Doom Eternal na Nintendo Switch pierwotnie miał zadebiutować wraz z wersjami na inne platformy. Niestety mniejsza moc Switcha spowodowała obsuwę tej wersji. Nad portem pracuje Panic Button, które nieraz już udowodniło, że są mistrzami w swojej dziedzinie, a oddanie im jeszcze większej ilości czasu może spowodować tylko poprawienie się jakości konwersji na konsolę Nintendo. Niestety od dłuższego czasu nie otrzymaliśmy żadnych informacji na temat Dooma Eternal na Switcha. Sytuacja nieco się zmieniła podczas wydarzenia Gamelab Live 2020, gdzie redaktor Gamereactora mógł porozmawiać z Marty’m Strattonem oraz Hugo Martinem, twórcami Dooma Eternal.
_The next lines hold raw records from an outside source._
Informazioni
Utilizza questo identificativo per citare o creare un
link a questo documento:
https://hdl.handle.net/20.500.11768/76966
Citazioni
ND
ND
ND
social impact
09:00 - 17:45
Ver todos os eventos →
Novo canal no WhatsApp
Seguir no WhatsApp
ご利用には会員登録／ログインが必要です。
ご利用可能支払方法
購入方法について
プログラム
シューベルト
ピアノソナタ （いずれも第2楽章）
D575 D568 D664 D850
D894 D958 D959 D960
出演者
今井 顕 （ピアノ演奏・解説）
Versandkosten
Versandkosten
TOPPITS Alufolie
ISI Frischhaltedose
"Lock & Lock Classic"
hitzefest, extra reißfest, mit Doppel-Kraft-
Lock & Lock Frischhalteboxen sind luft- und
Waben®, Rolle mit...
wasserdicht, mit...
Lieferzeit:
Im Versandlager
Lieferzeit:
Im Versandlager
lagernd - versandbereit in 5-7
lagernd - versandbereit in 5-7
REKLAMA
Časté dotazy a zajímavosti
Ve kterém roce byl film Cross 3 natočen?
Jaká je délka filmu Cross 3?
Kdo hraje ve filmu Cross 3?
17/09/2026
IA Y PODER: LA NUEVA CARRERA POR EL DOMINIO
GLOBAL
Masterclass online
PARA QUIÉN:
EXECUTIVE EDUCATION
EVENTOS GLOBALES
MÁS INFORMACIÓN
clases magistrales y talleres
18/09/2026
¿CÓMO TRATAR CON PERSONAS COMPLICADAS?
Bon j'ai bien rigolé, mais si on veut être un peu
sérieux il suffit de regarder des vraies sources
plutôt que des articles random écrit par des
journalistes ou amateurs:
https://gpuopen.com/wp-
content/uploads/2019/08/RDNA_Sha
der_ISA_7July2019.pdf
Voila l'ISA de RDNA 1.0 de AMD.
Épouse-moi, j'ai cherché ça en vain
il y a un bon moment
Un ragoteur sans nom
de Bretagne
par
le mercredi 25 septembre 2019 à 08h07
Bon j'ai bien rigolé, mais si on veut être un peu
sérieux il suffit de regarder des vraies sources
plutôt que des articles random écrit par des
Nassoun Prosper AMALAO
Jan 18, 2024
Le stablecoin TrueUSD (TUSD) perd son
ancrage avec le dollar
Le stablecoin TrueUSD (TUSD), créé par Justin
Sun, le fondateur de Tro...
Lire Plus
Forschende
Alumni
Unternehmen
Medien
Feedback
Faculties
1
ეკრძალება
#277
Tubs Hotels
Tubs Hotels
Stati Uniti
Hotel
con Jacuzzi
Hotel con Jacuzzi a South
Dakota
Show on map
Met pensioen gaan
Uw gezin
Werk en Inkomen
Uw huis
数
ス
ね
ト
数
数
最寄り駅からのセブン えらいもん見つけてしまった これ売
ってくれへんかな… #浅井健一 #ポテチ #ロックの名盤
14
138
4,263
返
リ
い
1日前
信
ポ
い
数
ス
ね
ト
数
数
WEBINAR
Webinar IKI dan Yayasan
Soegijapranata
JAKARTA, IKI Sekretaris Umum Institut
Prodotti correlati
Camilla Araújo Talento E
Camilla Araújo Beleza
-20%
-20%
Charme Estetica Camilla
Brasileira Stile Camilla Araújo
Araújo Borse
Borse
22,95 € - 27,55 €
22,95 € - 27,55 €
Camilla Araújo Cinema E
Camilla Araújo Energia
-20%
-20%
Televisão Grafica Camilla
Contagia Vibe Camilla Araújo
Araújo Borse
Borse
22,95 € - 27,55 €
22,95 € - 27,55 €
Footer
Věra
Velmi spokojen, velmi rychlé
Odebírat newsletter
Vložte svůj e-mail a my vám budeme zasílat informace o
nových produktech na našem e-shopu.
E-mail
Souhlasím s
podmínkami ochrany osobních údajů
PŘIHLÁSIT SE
Stratton w optymistycznym tonie wygłosił kilka zdań dotyczących tej konwersji gry.
Wkrótce będziemy mówić o dacie premiery. Nie ogłosiliśmy jej jeszcze, a teraz nie mogę tego zrobić. Zrobiliśmy spore postępy. Panic Button, studio, z którym pracujemy, jak już mówiłem, są mistrzami tej platformy. … Wypuściliśmy Dooma Eternal na wszystkich tych samych platformach, na których wypuściliśmy Doom 2016 i pomyślałem, że to prawdziwe oczko w głowie naszego zespołu technicznego, Panic Button i naszego zespołu odpowiedzialnego za silnik, ponieważ rdzeń gry zaczął się właśnie od silnika i jego optymalizacji. Myślę, że Eternal będzie tak samo dobry, jak Doom 2016 i jestem bardzo podekscytowany tym, że ludzie będą mogli w niego zagrać.
Doom 2016 na Switchu przypominał trochę eksperyment – ten rodzaj gry, jej dojrzała natura, strzelanka FPS, jak to zadziała? Okazało się, że fantastycznie, więc myślę, że Doom Eternal będzie kolejnym dużym krokiem – tak duża i fantastyczna gra naprawdę działa na Switchu. Naprawdę, nie przesadzam. Ludzie mogą oczekiwać pełnego doświadczenia.
Zamierzacie zagrać w Doom Eternal? Czy może graliście już na innej platformie?